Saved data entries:

━━━━━━━━━━

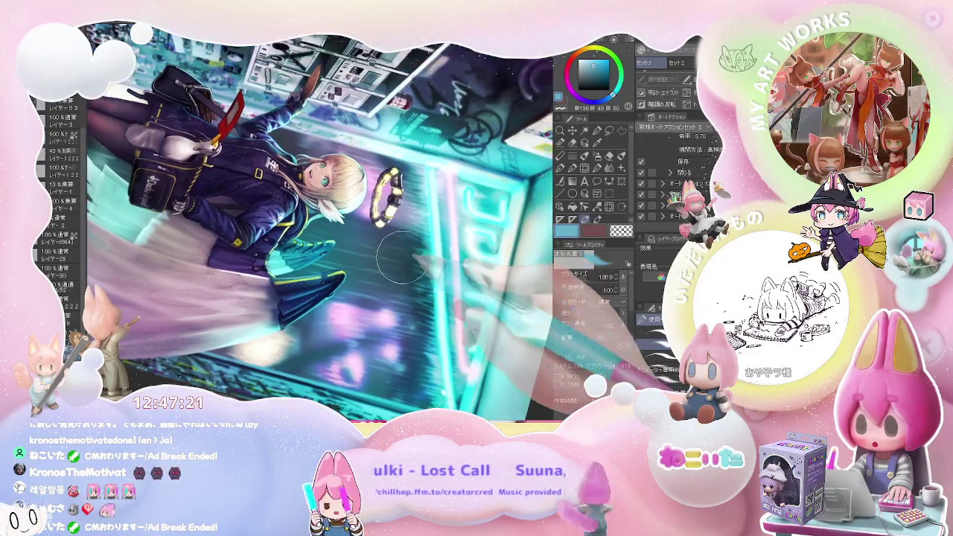
key(minus)
key(minus)
key(minus)
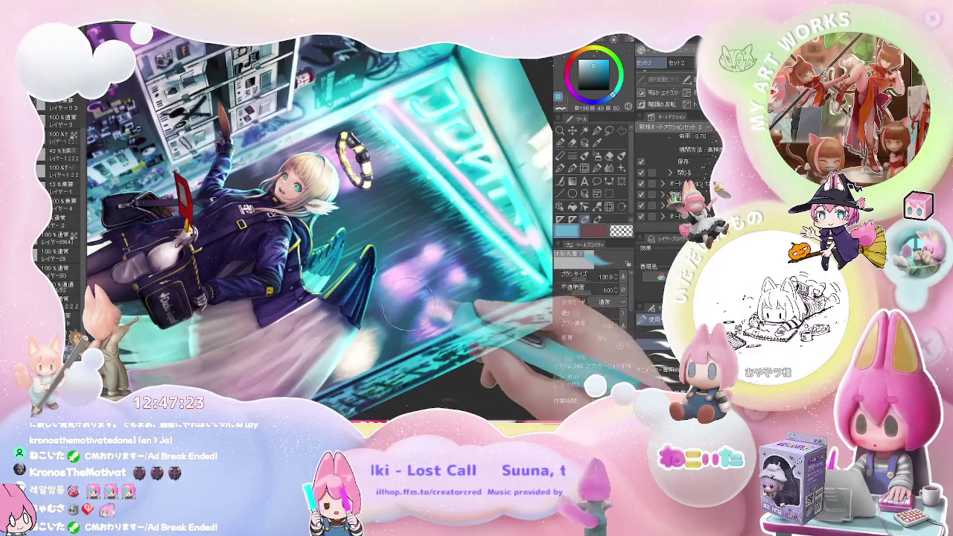
scroll(408, 300, up, 1)
scroll(384, 315, up, 1)
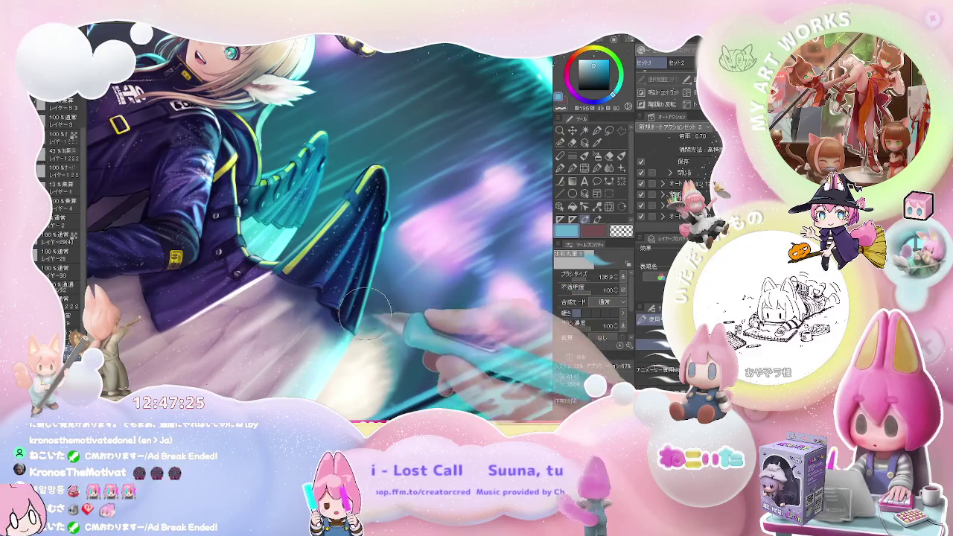
scroll(349, 347, down, 1)
scroll(349, 347, down, 1)
scroll(349, 347, down, 1)
Tilt the view counter-clockwise, zoom into the jacket and bag, and select the watercolour brush.
scroll(349, 347, down, 1)
scroll(305, 363, up, 1)
scroll(305, 363, up, 2)
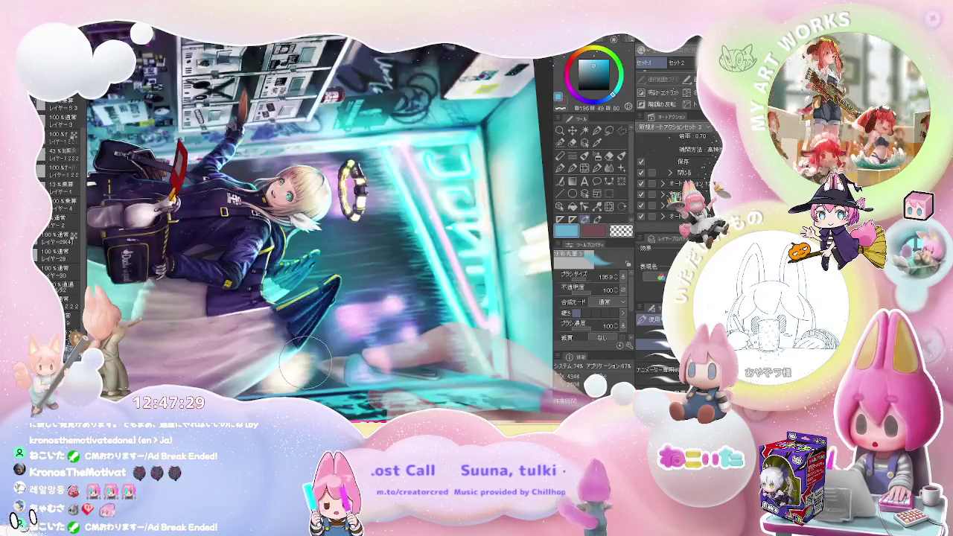
scroll(305, 354, up, 1)
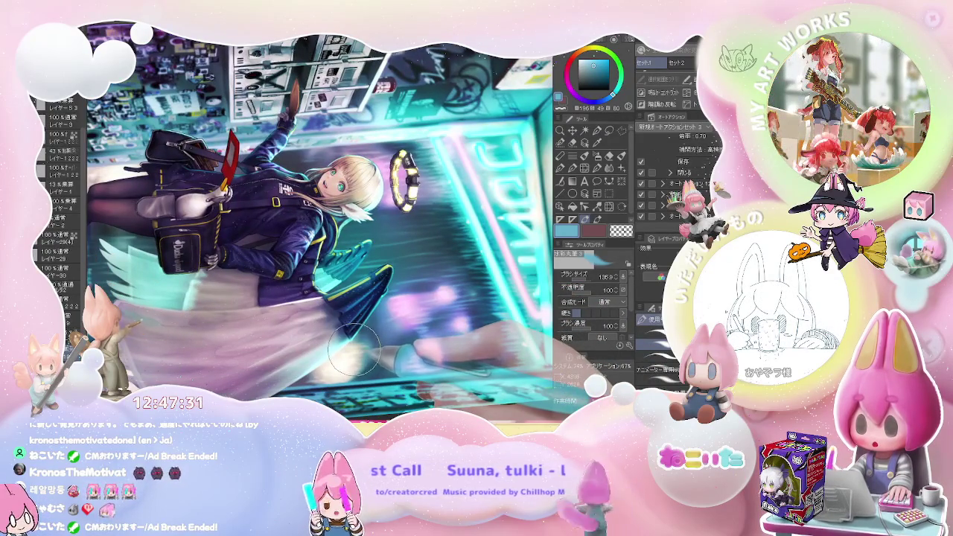
scroll(361, 347, down, 3)
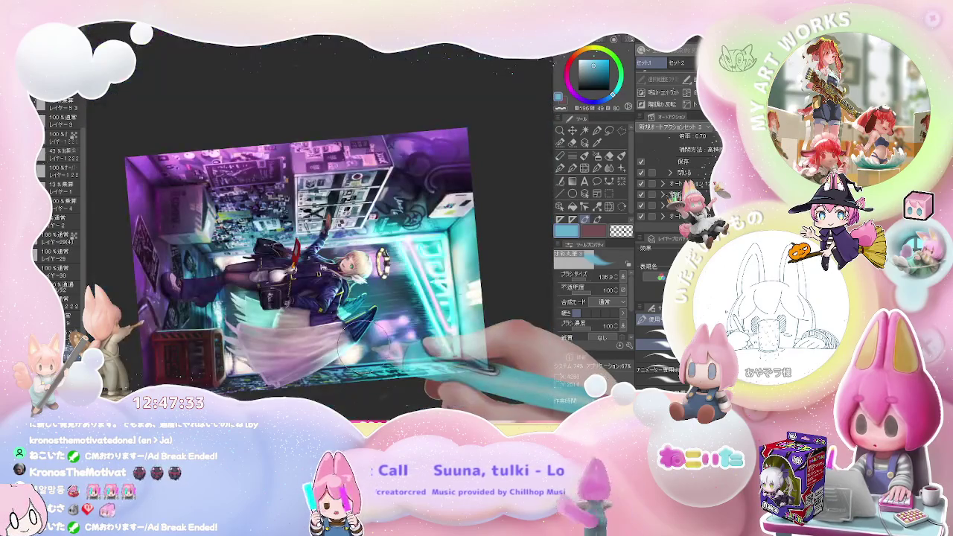
drag(365, 344, 358, 321)
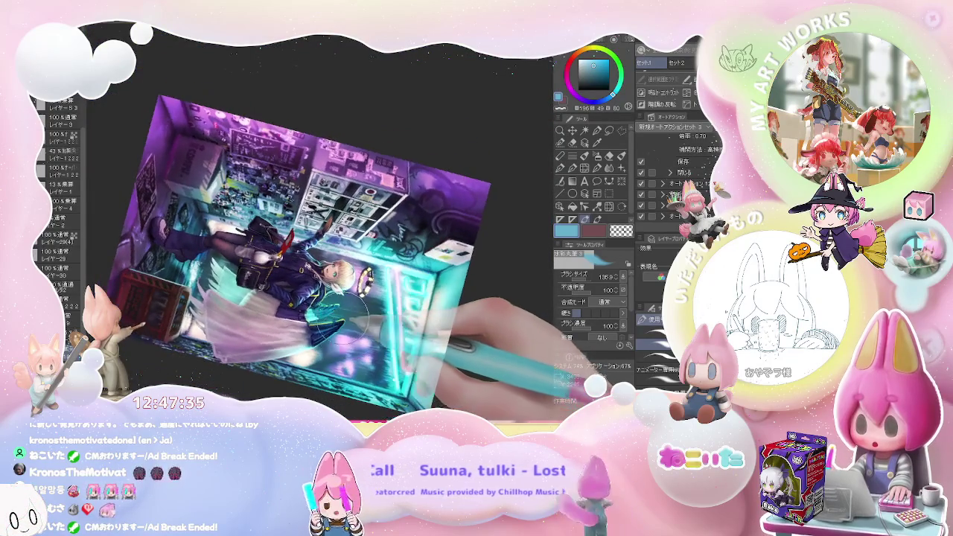
scroll(317, 260, up, 5)
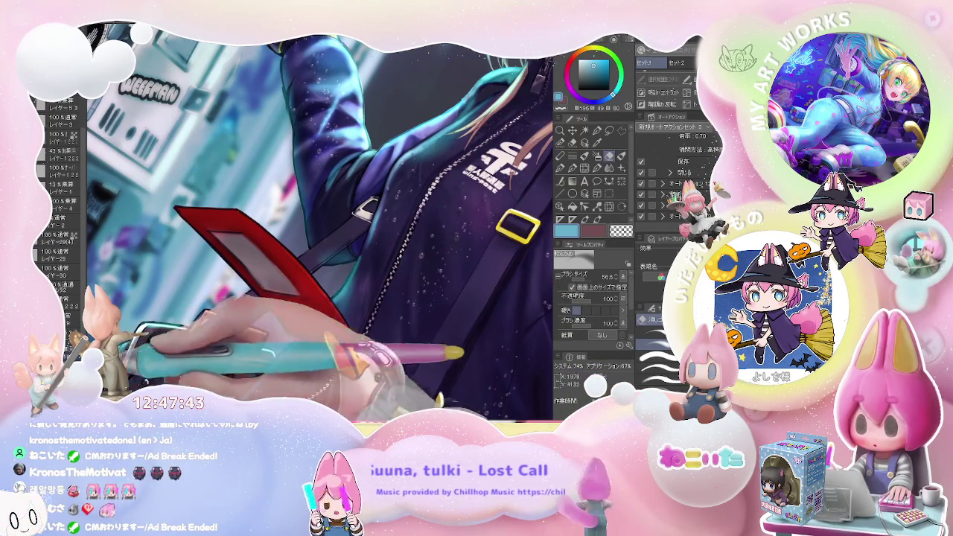
key(b)
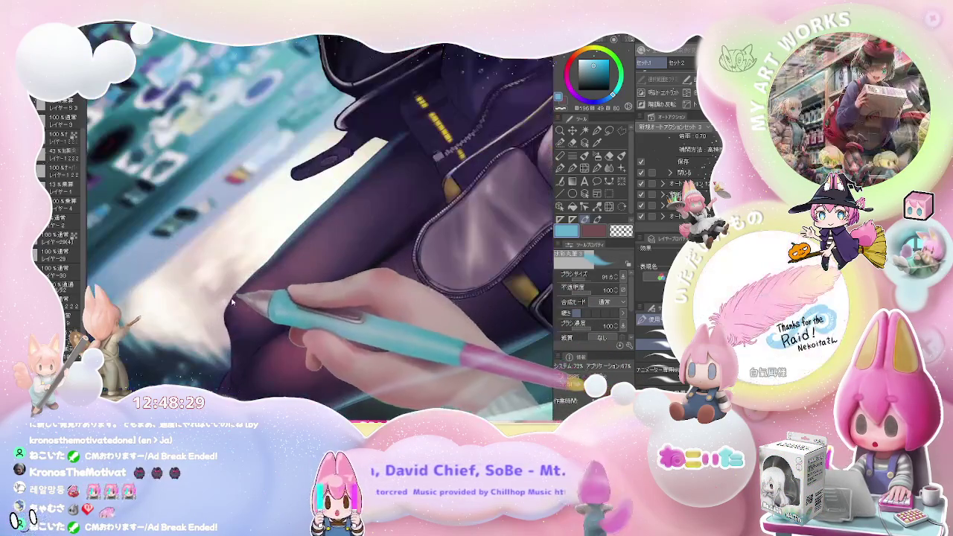
Shrink the brush to about 64, bring the Ducks Squad bag into view, and switch to the eraser.
mouse_move(232, 302)
mouse_down()
mouse_move(227, 309)
mouse_move(207, 207)
mouse_up()
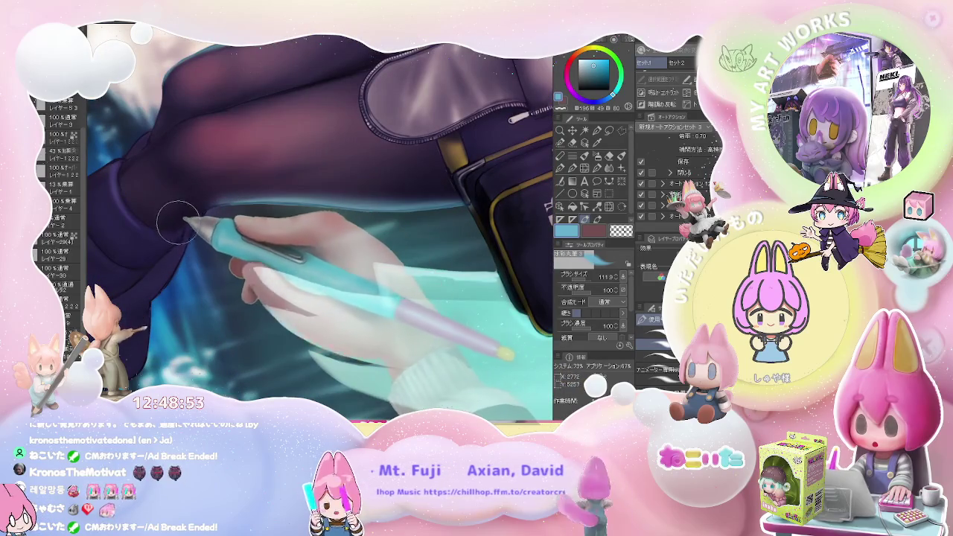
drag(201, 210, 181, 257)
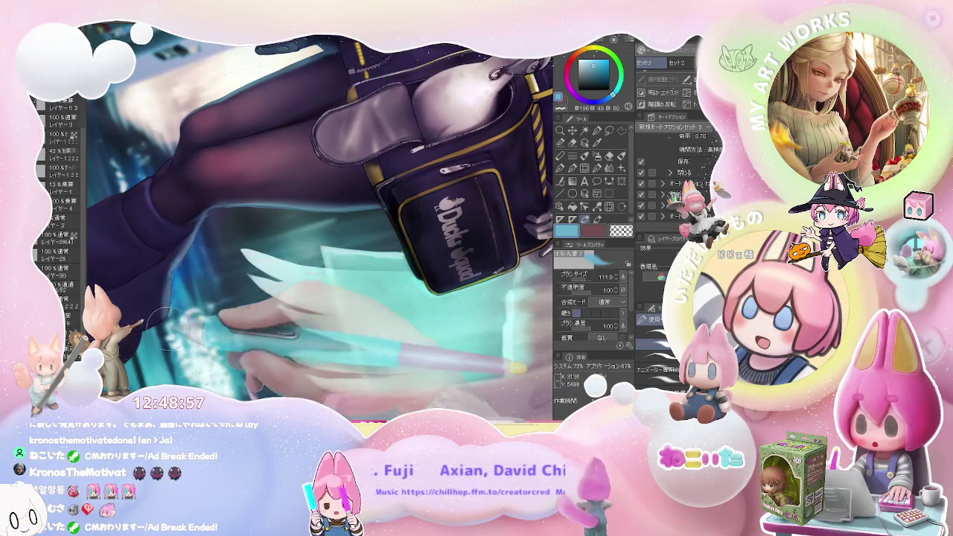
key(e)
Zoom out to the whole character, mirror the view, then rotate and zoom in on her leg.
mouse_move(162, 326)
mouse_down()
mouse_move(299, 321)
mouse_move(249, 271)
mouse_up()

━━━━━━━━━━

About this task: Set down exactly, and only, the lines from the one holding "drag(201, 210, 181, 257)" to the end of the records above, leaving every picture out.

Answer to the problem:
drag(201, 210, 181, 257)
key(e)
Zoom out to the whole character, mirror the view, then rotate and zoom in on her leg.
mouse_move(162, 326)
mouse_down()
mouse_move(299, 321)
mouse_move(249, 271)
mouse_up()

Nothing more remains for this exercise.